I’m not the first to write a post about the passing of Le Guin, and I doubt I’ll be the last. I wrote the below on Wednesday morning, the day after her death was announced. It was part of my morning hand-written pages, so coherency might be lacking, but I wanted to put it up anyway.
Ursula K Le Guin’s death was announced yesterday (she died on the 22nd). It fucking sucks. Ever word I read of her fiction was absolutely gorgeous, and her nonfiction always seemed whip-smart. If I could turn into one author when I grew up, I would want to be her. She’s just a legend of the field. perhaps even more importantly she’s one of the few legends who took a serious look at gender, sexuality, and love. Who wrote about POC consistently. Who was a woman. Who wasn’t a cishet white dude who jacked off to thrust calculations while making every protagonist exactly like himself.

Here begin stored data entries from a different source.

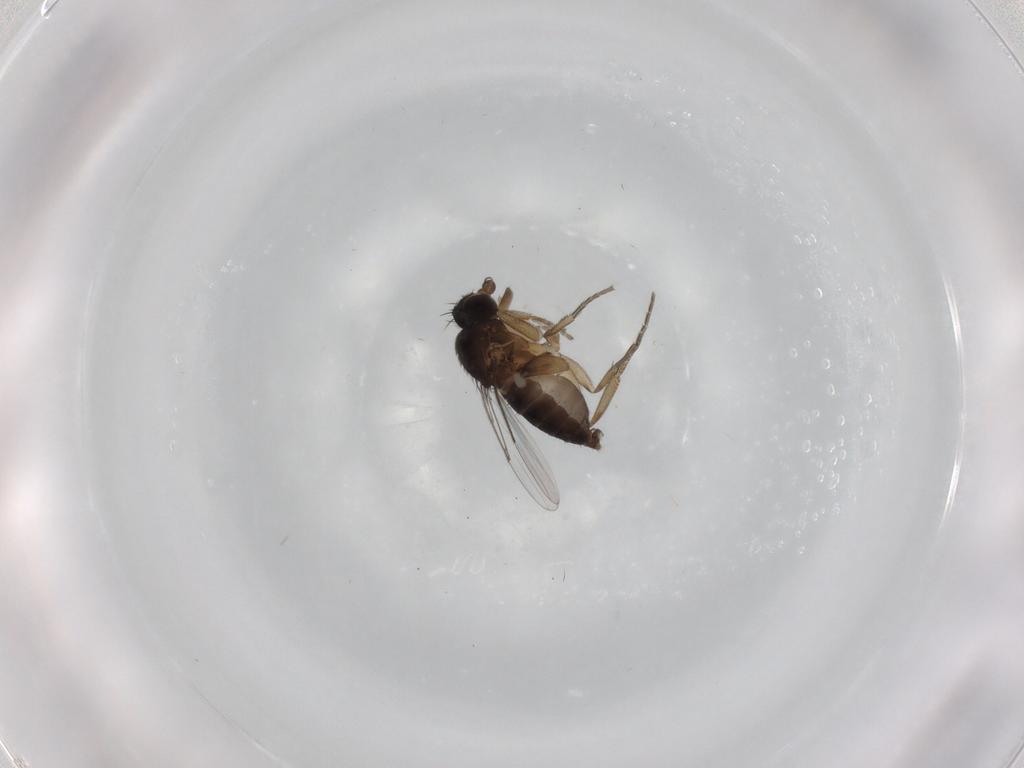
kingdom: Animalia
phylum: Arthropoda
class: Insecta
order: Diptera
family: Phoridae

I’m thankful she’s at least left us an amazing corpus of work. I look forward to continuing to read through it. I’d also love to read a collection of her essays and speeches, so I could make sure I hadn’t randomly missed anything when I go searching.
I hope I can be half the writer she was someday.
I actually haven’t read too much of her stuff. I had The Wizard of Earthsea read to me as a child, and finally re-read it a couple years ago. I read Very Far Away From Anywhere Else, which I seem to remember thinking was good, even if it didn’t live up to the image I had constructed from online reviews at the time.
Still, her work was excellent. Still is. I plan on reading either Steering the Craft or Left Hand of Darkness next. I bookmarked at least one essay, too.
I suppose it’d be good to take a lesson from Ged, here, who held his boat together with sheer force of will when he had to, and who eventually barreled towards the end of the Earthsea to embrace his darkness. The only way through is to keep going, to not let fear get the better of us, and to accept our whole selves. Hopefully with a friend alongside us. And, as Le Guin said, to do our work the best that we can.
I think it’s all we can do. But I think it’ll be enough, maybe even to change the world.
RIP, Ms. Le Guin. You left a legacy, and the world is poorer for your absence. I hope our ships pass on the Earthsea someday. I can only imagine how much fun you’d have steering the craft.